Monday, August 6, 2012

The Dark Day


One night, Dan kneeled down on one knee, in front of our friends and asked me to marry him.

He was a cattleman who bought a farm.

A place ––on paper which could never pay for itself even in good times.

Our life seemed stuck on fast forward.

We were in constant motion with changes and battles and work load.

Together we fought what professionals call a 100 year flood. The river came reclaiming the fertile farm soil it had deposited there in years past.

Financial disaster loomed with soaring interest rates and falling cattle and corn prices.

There were two daughters born eighteen months apart.
The youngest was six weeks old. My body was still trying to recover from her birth. Exhausted, and frustrated, Dan and I exchanged harsh words. As I pulled the covers up to my chin, I noticed that our wedding picture was falling out of it’s frame. It seemed weird....but appropriate.

I began to pray the Lords Prayer. It was just a habit. Every night the prayer was said, memorized and all run together. 

“...Thy Kingdom come. Thy will be done….”

Those words lingered and wondering if I really meant them. “….Thy... will.... be done..?”

Morning came and for the first time our newborn daughter had slept though the night. I was suppose to go out and help Dan with the morning feeding, but I was still mad that he laid on the couch while I unloaded a car full of groceries, tractor parts we needed to begin corn harvest today plus two sleeping babies. We were both so weary and pushed past our limits. 

After taking a shower and getting ready, I went outside and heard the calves bawling.

It was a haunting, piercing sound.

Unrelenting. Unsettling.

I knew they should have been fed by now.

I took the path that went past the orchard and led to where the grain bin stood. The grain bin we had built together with family.

That is where I found him.  His life was claimed in an accident involving a power take-off on a tractor, while auguring grain.
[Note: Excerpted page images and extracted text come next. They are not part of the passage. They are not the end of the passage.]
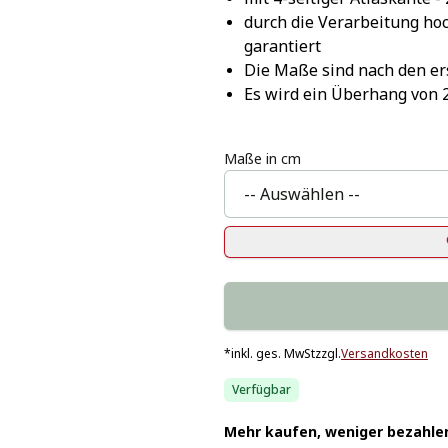
durch die Verarbeitung hoc
garantiert
Die Maße sind nach den e
Es wird ein Überhang von 
Maße in cm
*
inkl. ges. MwSt
zzgl.
Versandkosten
Verfügbar
Mehr kaufen, weniger bezahle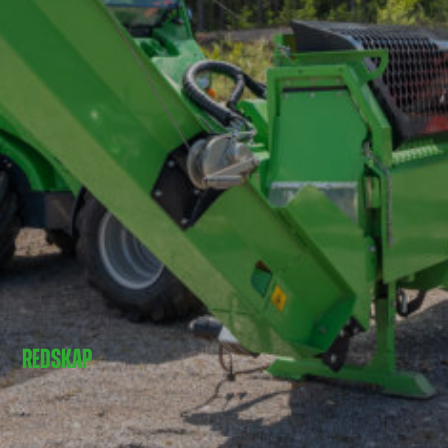
REDSKAP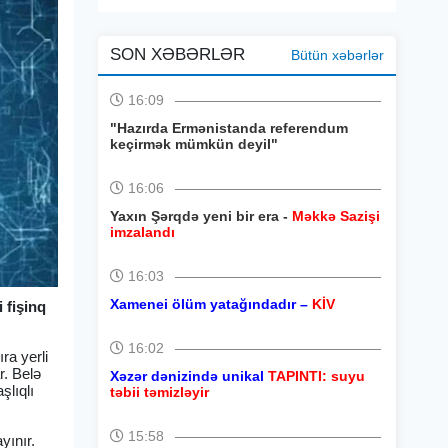
SON XƏBƏRLƏR
Bütün xəbərlər
16:09
"Hazırda Ermənistanda referendum
keçirmək mümkün deyil"
16:06
Yaxın Şərqdə yeni bir era -
Məkkə Sazişi
imzalandı
16:03
Xamenei ölüm yatağındadır –
KİV
 fişinq
16:02
ra yerli
r. Belə
Xəzər dənizində unikal
TAPINTI: suyu
şlıqlı
təbii təmizləyir
15:58
yınır.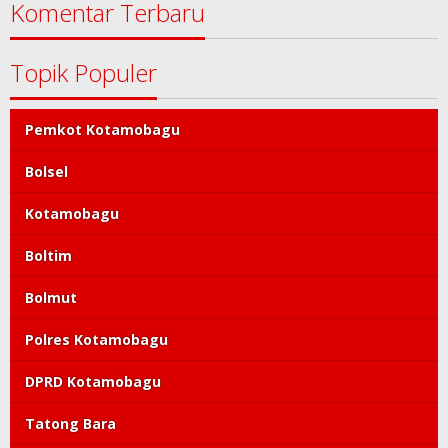
Komentar Terbaru
Topik Populer
Pemkot Kotamobagu
Bolsel
Kotamobagu
Boltim
Bolmut
Polres Kotamobagu
DPRD Kotamobagu
Tatong Bara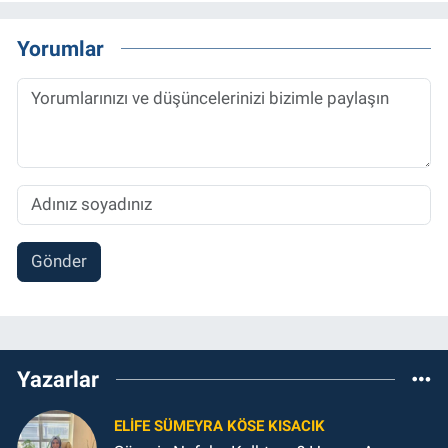
Yorumlar
Gönder
Yazarlar
ELIFE SÜMEYRA KÖSE KISACIK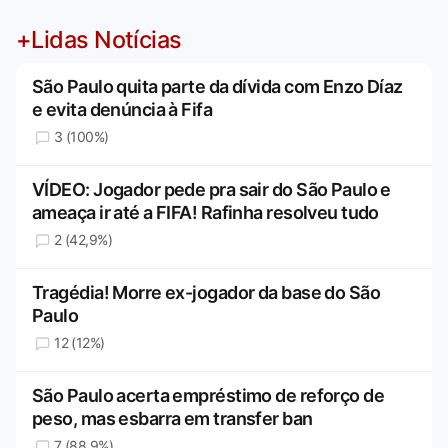
+Lidas Notícias
São Paulo quita parte da dívida com Enzo Díaz
e evita denúncia à Fifa
3 (100%)
VÍDEO: Jogador pede pra sair do São Paulo e
ameaça ir até a FIFA! Rafinha resolveu tudo
2 (42,9%)
Tragédia! Morre ex-jogador da base do São
Paulo
12 (12%)
São Paulo acerta empréstimo de reforço de
peso, mas esbarra em transfer ban
7 (88,9%)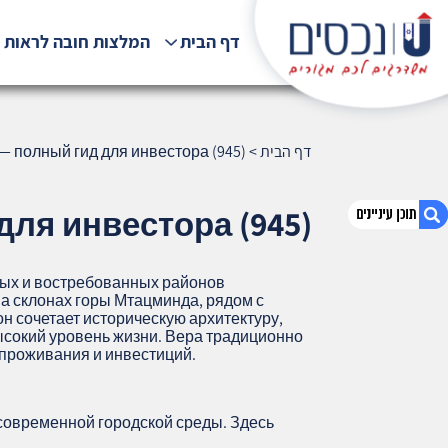
דף הבית
המלצות חובה לראות !
דף הבית
>
— полный гид для инвестора (945)
для инвестора (945)
ных и востребованных районов
1. Вера, Тбилиси — полный гид для
а склонах горы Мтацминда, рядом с
инвестора (945)
н сочетает историческую архитектуру,
ысокий уровень жизни. Вера традиционно
2. אודות U נכסים
 проживания и инвестиций.
3. שאלתם ? ענינו !
 современной городской среды. Здесь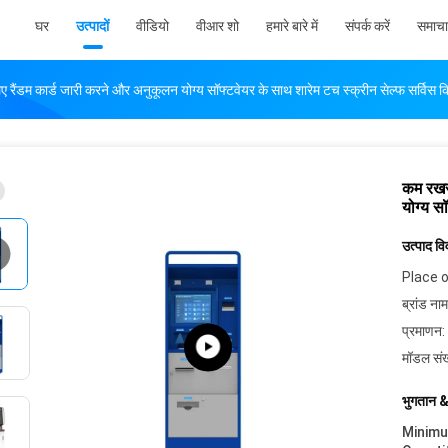
घर
उत्पादों
वीडियो
वीआर शो
हमारे बारे में
संपर्क करें
समाचा
ैंडम कार्ड जारी करने और अनुकूलन योग्य सॉफ्टवेयर के साथ शारेम टच स्क्रीन सेल्फ सर्विस 
कम रखरख
योग्य स
उत्पाद व
Place o
ब्रांड नाम
प्रमाणन:
मॉडल संख
भुगतान &
Minim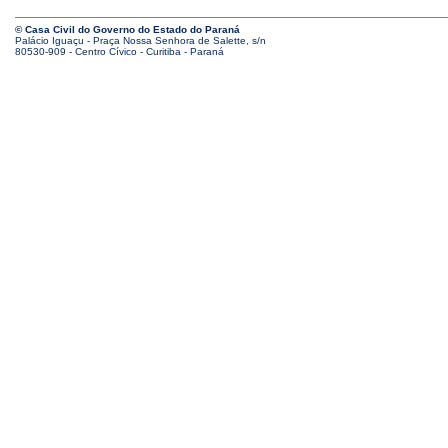
© Casa Civil do Governo do Estado do Paraná
Palácio Iguaçu - Praça Nossa Senhora de Salette, s/n
80530-909 - Centro Cívico - Curitiba - Paraná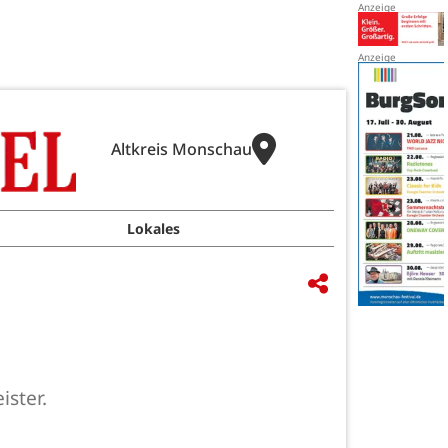
Altkreis Monschau
Lokales
ster.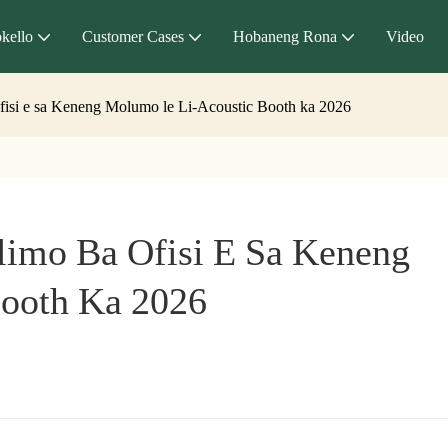
kello
Customer Cases
Hobaneng Rona
Video
fisi e sa Keneng Molumo le Li-Acoustic Booth ka 2026
limo Ba Ofisi E Sa Keneng 
ooth Ka 2026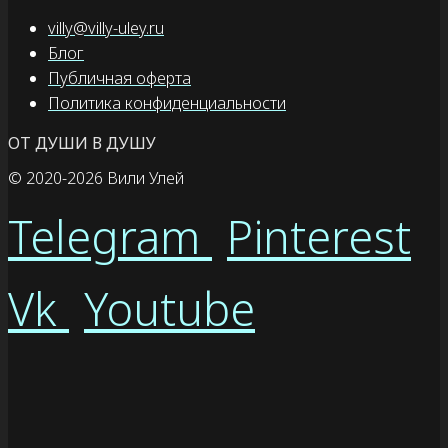
villy@villy-uley.ru
Блог
Публичная оферта
Политика конфиденциальности
ОТ ДУШИ В ДУШУ
© 2020
-2026 Вили Улей
Telegram
Pinterest
Vk
Youtube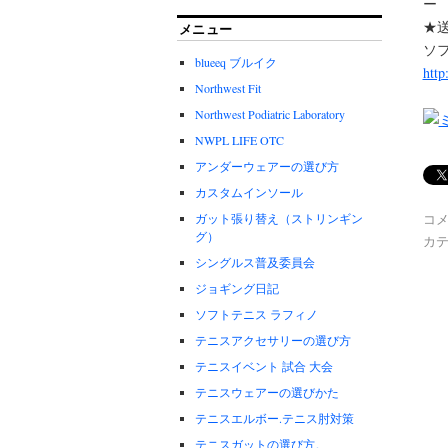
ー
★
メニュー
ソ
blueeq ブルイク
http
Northwest Fit
Northwest Podiatric Laboratory
NWPL LIFE OTC
アンダーウェアーの選び方
カスタムインソール
コ
ガット張り替え（ストリンギン
グ）
カテ
シングルス普及委員会
ジョギング日記
ソフトテニス ラフィノ
テニスアクセサリーの選び方
テニスイベント 試合 大会
テニスウェアーの選びかた
テニスエルボー.テニス肘対策
テニスガットの選び方。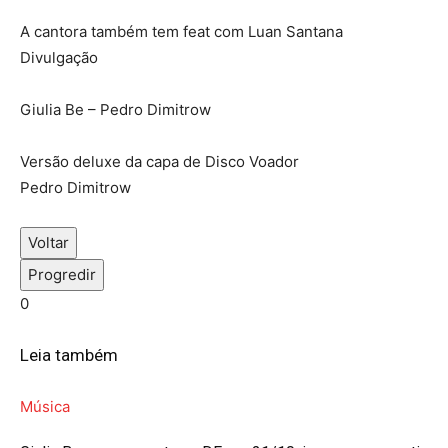
A cantora também tem feat com Luan Santana
Divulgação
Giulia Be – Pedro Dimitrow
Versão deluxe da capa de Disco Voador
Pedro Dimitrow
Voltar
Progredir
0
Leia também
Música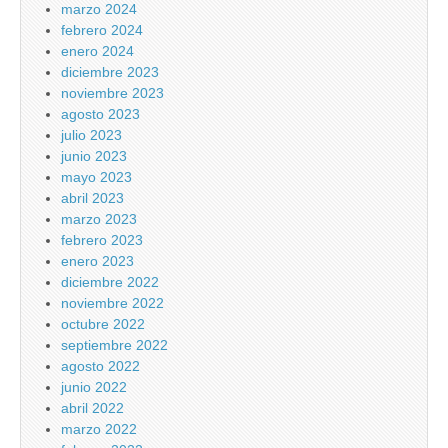
marzo 2024
febrero 2024
enero 2024
diciembre 2023
noviembre 2023
agosto 2023
julio 2023
junio 2023
mayo 2023
abril 2023
marzo 2023
febrero 2023
enero 2023
diciembre 2022
noviembre 2022
octubre 2022
septiembre 2022
agosto 2022
junio 2022
abril 2022
marzo 2022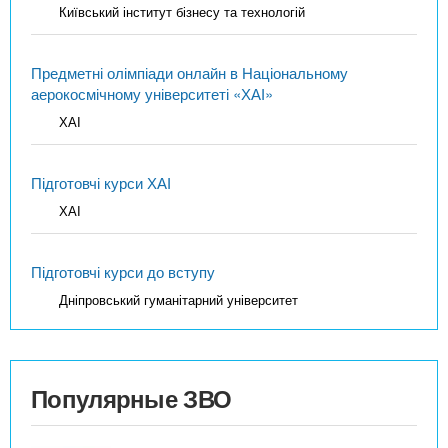
Київський інститут бізнесу та технологій
Предметні олімпіади онлайн в Національному
аерокосмічному університеті «ХАІ»
ХАІ
Підготовчі курси ХАІ
ХАІ
Підготовчі курси до вступу
Дніпровський гуманітарний університет
Популярные ЗВО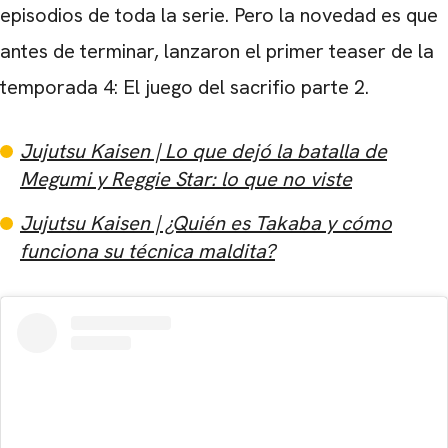
episodios de toda la serie. Pero la novedad es que
antes de terminar, lanzaron el primer teaser de la
temporada 4: El juego del sacrifio parte 2.
Jujutsu Kaisen | Lo que dejó la batalla de
Megumi y Reggie Star: lo que no viste
Jujutsu Kaisen | ¿Quién es Takaba y cómo
funciona su técnica maldita?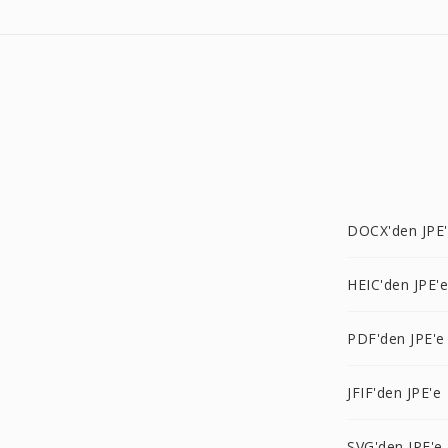
DOCX'den JPE
HEIC'den JPE'e
PDF'den JPE'e
JFIF'den JPE'e
SVG'den JPE'e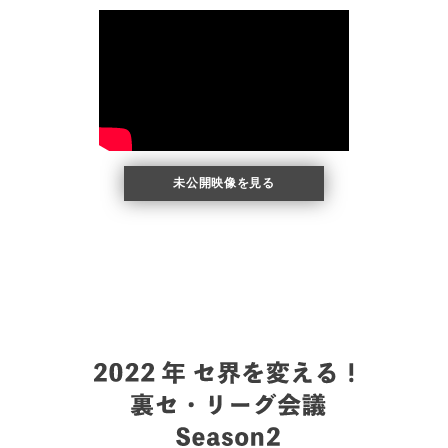
未公開映像を見る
It took a long time for the first responders to find our location, because it was before 911 was established in that area.

They said he was killed instantly.

In that unplanned moment it began. 

Grief.

Grief so thick and deep that it penetrates the morrow of your bones.

When death comes knocking at your door, it’s not a question of “if” you will answer   - - but how.

My heart felt like it had received a near fatal wound.

As if the very flesh of my heart had been ripped from my body and left on the outside for people to stare at.

Grief is the price we pay for loving someone.

It makes you sob deep heaves.

It makes you cry ugly cries, until there are no more tears ––unless you drink more water.

There are no shortcuts to grief.

The only way to get to the other side  …is through it.

Even than it's a journey that has no real arrival point.

Its hard work.

Grief makes you feel crazy.

It makes you wish you were the one who had died.

Thankfully shock is an early response to grief since it cushions the blows.

That morning I sat in the wreckage of my life, waiting for the emergency personal to arrive.

I rocked my baby girls as if it was important. Rocking them as if my own life depended on it.

Rocking hard and asking God, "Just who is going to walk these girls down the aisle someday?"






The day turned cold.

The sun rolled behind the clouds and there was driving  rain, sleet and then snow.

Shards of icy rain stung my face as I walked along the river bank near the house.

Alone, truly alone, for the first time.

With raw emotion I cried out to a God I did not know personally.

Raging as I asked Him ––if He could even hear me.

I asked Him for a sign ––if He was real.

The area I was walking had been ravaged by the flood. When the waters receded there was nothing but sand and a few pieces of debris. I looked for something, anything to hang on to.

What I found was a rather small, smooth, red rock.

There was nothing else around.

Another disappointment, but I put the rock in my pocket.